=== Given text ===
GC-GPU integration by dchigarev · Pull Request #169 · slyalin/openvino

dchigarev · 2024-09-06T12:27:31Z

This PR adds an integration with graph-compiler's GPU pipeline. The integration means passing GPU buffers (usm ptr/cl_mem), cl queue and cl events as is to GC for execution.

A set of sanity tests was also added to test the integration.

How to build and run tests

Build LLVM with IMEX patches:

git clone https://github.com/intel/graph-compiler.git
./scripts/compile.sh --dev --llvm --imex
export LLVM_INST_PATH=$(pwd)/externals/llvm-project/build

Build OV from this branch:

git clone https://github.com/dchigarev/openvino.git
cd openvino & git checkout gc-gpu
mkdir build & cd build
cmake .. -G Ninja \
	-DLLVM_DIR=$LLVM_INST_PATH/lib/cmake/llvm \
	-DMLIR_DIR=$LLVM_INST_PATH/lib/cmake/mlir \
	-DENABLE_GRAPH_COMPILER=ON \
	-DENABLE_INTEL_GPU=ON \ # <-- enables GPU capabilities of graph compiler
	-DENABLE_TESTS=ON

Run sanity tests:

OV_MLIR_MODE=GC_GPU ./bin/intel64/Release/ov_gpu_func_tests --gtest_filter=MLIRExecution.*

Run benchmark_app:

OV_MLIR_MODE=GC_GPU ./bin/intel64/Debug/benchmark_app -m ./src/plugins/intel_gpu/tests/functional/mlir_op/models/matmul_64_128_f16.xml -d GPU -use_device_mem -ip f16 -infer_precision f16 -niter 100 -hint none -nstreams 1 -nthreads 1

What was changed and how it works

1. Common `MLIREvaluate` class was split into two

There are now two classes: MLIREvaluate (generic evaluation) and MLIREvaluateGcGPU. They both implement the interface of MLIREvaluateBase and an actual instance is created based on mlir_mode parameter in MLIREvaluateBase::create().
===
Problems to work on =>
(1) Reproduce the part of the GC-GPU pull request that begins at the words "What was changed" and stops after the words "parameter in MLIREvaluateBase::create().".
(2) In the GC-GPU pull request, which CMake option enables the GPU capabilities of the graph compiler?
=== Information provided ===
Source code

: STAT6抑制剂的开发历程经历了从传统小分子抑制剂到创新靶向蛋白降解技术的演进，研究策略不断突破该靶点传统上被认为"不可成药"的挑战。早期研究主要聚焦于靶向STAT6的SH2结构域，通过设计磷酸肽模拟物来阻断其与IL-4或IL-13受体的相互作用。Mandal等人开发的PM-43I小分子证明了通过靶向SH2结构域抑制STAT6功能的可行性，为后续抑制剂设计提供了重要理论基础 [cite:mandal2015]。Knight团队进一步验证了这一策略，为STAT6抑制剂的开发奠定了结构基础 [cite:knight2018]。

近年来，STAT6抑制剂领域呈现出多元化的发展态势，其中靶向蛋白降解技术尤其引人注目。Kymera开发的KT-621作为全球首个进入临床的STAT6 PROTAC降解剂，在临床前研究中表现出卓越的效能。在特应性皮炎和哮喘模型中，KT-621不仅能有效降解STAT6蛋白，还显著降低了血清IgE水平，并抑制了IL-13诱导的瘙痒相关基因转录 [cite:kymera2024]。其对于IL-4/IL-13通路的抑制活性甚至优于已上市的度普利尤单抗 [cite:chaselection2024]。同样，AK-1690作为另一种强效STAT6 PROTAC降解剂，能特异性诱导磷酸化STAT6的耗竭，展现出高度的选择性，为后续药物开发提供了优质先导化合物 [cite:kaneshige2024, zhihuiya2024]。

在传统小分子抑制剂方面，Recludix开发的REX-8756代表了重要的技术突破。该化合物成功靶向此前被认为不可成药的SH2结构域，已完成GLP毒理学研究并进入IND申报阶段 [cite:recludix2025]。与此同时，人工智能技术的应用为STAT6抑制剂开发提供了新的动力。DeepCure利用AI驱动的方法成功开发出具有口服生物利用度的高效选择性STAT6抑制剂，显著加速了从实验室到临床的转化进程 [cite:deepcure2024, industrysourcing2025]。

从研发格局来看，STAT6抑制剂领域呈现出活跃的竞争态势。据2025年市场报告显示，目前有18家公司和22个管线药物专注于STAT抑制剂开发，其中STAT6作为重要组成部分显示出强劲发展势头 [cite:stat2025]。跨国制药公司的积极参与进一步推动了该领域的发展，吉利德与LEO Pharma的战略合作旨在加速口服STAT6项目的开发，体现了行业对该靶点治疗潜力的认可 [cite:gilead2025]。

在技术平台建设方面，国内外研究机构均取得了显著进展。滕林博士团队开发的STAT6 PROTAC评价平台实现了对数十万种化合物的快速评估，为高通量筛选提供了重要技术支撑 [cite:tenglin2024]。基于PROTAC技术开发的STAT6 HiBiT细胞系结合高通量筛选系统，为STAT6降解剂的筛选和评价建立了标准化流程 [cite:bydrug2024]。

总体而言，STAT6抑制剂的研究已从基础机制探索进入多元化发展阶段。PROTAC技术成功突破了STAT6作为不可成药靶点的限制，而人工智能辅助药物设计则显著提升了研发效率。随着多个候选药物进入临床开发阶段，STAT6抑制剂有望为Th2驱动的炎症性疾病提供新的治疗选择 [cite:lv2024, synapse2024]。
===
Solved problems =>
(1)
What was changed and how it works

1. Common `MLIREvaluate` class was split into two

There are now two classes: MLIREvaluate (generic evaluation) and MLIREvaluateGcGPU. They both implement the interface of MLIREvaluateBase and an actual instance is created based on mlir_mode parameter in MLIREvaluateBase::create().

(2) -DENABLE_INTEL_GPU=ON